Third Worlds Within: Possible Histories of Solidarity and Struggle

February 21, 2024 @ 5:00 pm6:30 pm

In 1880, Karl Marx wrote his friend Friedrich Sorge to ask for an update on economic conditions in California. “California is very important for me,” Marx told the founder of America’s oldest socialist party, “because nowhere else has the upheaval most shamelessly caused by capitalist centralization taken place with such speed. This “shameless upheaval” forms the backdrop for this talk, which takes interconnected processes of African enslavement, Native genocide and mass Asian migration to 19th Century California as a point of departure for examining historic interactions among communities of color, the effect of U.S. racial capitalism upon these communities, and the subsequent rise of multiracial, interethnic mobilizations against U.S. racism and empire.

January 2024

The Shadow Crisis and the Matter of Defense Funds in Scottsboro

January 31, 2024 @ 5:30 pm7:00 pm

The central crisis in the Scottsboro case of the 1930s was to keep these boys alive by freeing them from prison. Yet, the well-being of the boys and their families proved to be the crisis in the shadows. This first mass fundraising campaign for racial justice privileged legal defense funds.
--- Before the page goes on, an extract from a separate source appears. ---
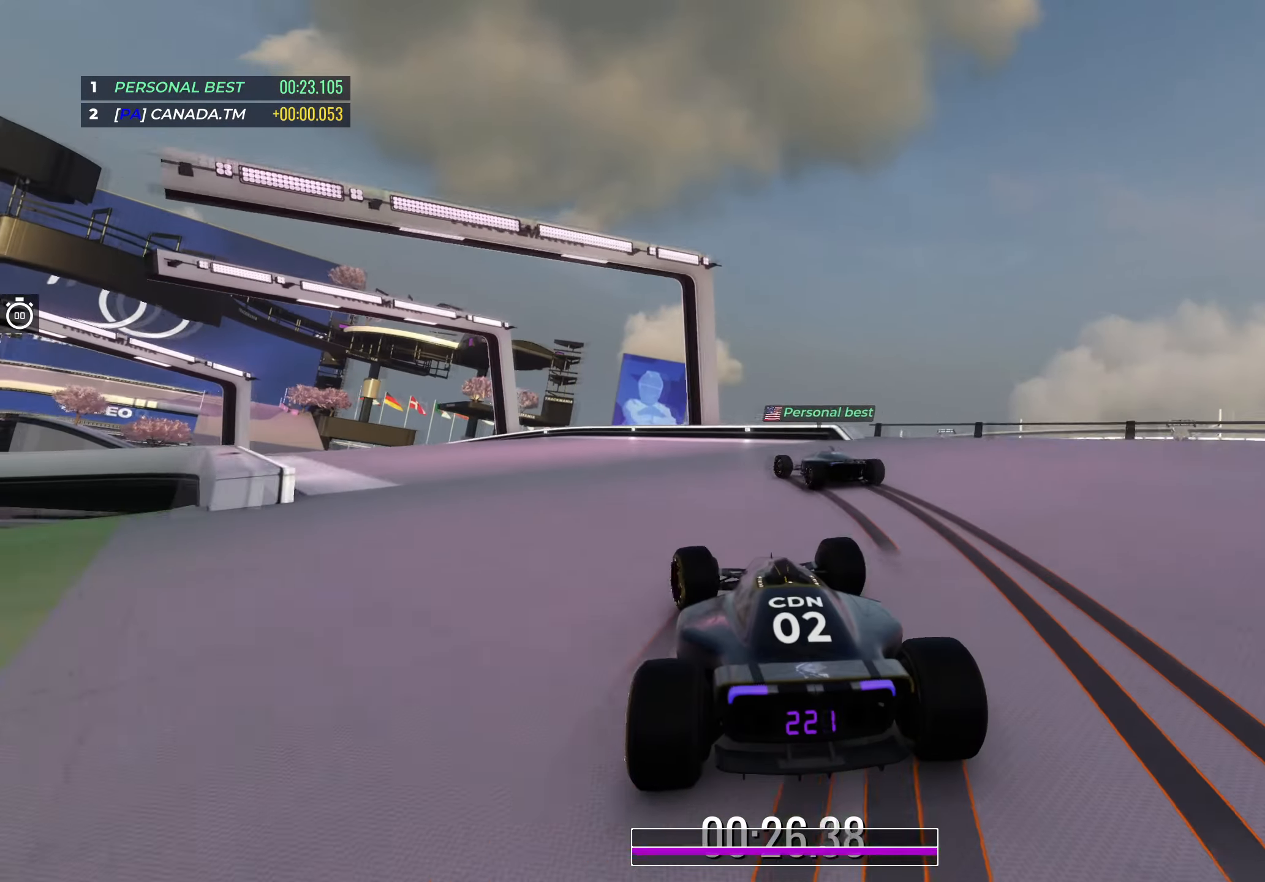
{"keys": ["left", "up"], "events": []}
However, their mothers’ work as fundraisers and the commitment of the International Labor Defense to distribute money directly to the boys in prison and to their families reveals the complications of movement money. In this talk, Dr. Mills offers a defense of an expanded view of defense funds which were required to ensure these boys and their mothers would not be ravaged by Alabama, white supremacy, or capitalism.

December 2023

Critics of the Oyo Empire and Atlantic Modernity in the Age of Revolution: Rethinking Black Atlantic Historiography with Archaeology and Òrìṣà Archives

December 4, 2023 @ 5:30 pm7:00 pm

In this talk, Ogundiran will discuss the debates and dialogues that happened in the Oyo Empire (West Africa) in the eighteenth and early nineteenth centuries about rights and privileges, marginalization and power, and politics of difference between the metropolis and the provinces, women and men, and the state and society. These dialogues, he argues, were part of the discontentment with Early Modernity that gave birth to the Age of Revolution. However, Africa has been mostly elided from the historiography of this revolutionary period because the modalities of Africa-centered dialogues about the early modern experience have been outside the reach of traditional historical methods. Ogundiran demonstrates the need to pay attention to the Yorùbá Òrìṣà archives and the archaeology of place in order to broaden the historiography of the Black Atlantic and the Age of Revolution.